40: ff ff ff ff 1d c6 3c 2d b0 48 31 34 32 31 36 32    ....??<-?H142162
50: 31 30 30 30 38 34 32 00 00 00 00 00 00 00 00 00    1000842.........
60: 00 00 00 00 00 00 00 00 00 00 00 00 00 00 00 00    ................
70: 00 00 00 00 00 00 00 00 00 00 00 00 00 00 00 00    ................
80: 00 00 00 00 00 00 00 00 00 00 00 00 00 00 00 00    ................
90: 00 00 00 00 00 00 4e 56 43 42 1c 00 4d 31 00 00    ......NVCB?.M1..
a0: ff ff ff ff ff ff ff ff ff ff ff ff 1d c6 3c 2d    ............??<-
b0: b0 48 00 00 00 00 00 00 00 00 00 00 00 00 00 00    ?H..............
c0: 00 00 00 00 00 00 00 00 00 00 00 00 00 00 00 00    ................
d0: 00 00 00 00 00 00 00 00 00 00 00 00 00 00 00 00    ................
e0: 00 00 00 00 00 00 00 00 00 00 00 00 00 00 00 00    ................
f0: 00 00 00 00 00 00 00 00 00 00 00 00 00 00 00 7d    ...............}

After that, i should have got a serial number?

If there is a serial number in the eeprom, then this is where you should change it. However, if you look at the previous post I made on how to export the device tree to file name “extracted.dts”, then you can edit this file and add the serial number node. Then compile this back to binary format, save an original version of whatever device tree is loaded during boot, and replace it with the edited version (or better yet, make a new name for the tree and create a new boot entry in “/boot/extlinux/extlinux.conf” which you can pick with serial console until tested).

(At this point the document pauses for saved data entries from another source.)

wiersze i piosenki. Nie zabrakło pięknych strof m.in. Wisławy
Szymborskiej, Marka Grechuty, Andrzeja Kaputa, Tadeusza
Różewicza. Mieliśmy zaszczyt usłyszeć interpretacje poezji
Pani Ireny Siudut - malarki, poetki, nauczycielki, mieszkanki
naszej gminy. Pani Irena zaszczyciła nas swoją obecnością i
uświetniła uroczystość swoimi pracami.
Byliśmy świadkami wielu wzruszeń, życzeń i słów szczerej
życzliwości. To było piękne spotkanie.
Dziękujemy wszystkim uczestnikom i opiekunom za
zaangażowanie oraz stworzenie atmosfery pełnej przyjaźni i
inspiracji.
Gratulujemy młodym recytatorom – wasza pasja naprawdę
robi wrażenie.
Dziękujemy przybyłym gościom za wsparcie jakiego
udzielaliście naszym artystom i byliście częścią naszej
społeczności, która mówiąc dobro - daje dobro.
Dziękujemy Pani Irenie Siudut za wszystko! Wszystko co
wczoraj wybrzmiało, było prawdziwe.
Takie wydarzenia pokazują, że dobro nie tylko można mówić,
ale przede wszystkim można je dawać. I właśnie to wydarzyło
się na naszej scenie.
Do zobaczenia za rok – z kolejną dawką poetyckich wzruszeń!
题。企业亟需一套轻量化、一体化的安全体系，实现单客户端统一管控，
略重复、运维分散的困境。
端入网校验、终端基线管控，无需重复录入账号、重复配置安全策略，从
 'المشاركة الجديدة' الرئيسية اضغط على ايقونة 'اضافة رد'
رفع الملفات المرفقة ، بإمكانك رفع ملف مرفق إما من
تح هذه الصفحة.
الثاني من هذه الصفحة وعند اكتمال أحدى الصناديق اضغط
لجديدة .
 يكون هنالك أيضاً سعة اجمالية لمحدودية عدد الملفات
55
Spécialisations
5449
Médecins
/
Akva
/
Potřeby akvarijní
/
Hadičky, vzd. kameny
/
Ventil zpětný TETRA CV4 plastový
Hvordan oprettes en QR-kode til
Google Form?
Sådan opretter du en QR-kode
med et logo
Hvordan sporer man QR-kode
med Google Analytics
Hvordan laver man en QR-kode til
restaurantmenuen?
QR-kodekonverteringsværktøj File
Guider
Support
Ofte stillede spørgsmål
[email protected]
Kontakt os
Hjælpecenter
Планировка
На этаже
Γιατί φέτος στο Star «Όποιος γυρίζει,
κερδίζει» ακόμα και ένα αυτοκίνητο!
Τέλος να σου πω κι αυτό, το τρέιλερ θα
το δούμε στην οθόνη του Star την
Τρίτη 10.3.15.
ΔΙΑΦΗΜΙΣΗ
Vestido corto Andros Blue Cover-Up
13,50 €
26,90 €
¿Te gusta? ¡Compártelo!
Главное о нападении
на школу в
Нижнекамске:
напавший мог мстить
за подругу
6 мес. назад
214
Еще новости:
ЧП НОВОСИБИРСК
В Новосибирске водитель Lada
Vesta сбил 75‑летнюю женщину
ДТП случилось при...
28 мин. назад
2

Basic flow if using device tree (not recommended for serial number):

  1. Export “/proc/device-tree”, or else find the file name used to create this, and decompile to source format.
  2. Edit this to add whatever serial number node you want.
  3. Recompile back to binary format.
  4. Install on the Jetson.

here it is.

may also I know what’s your actual use-case.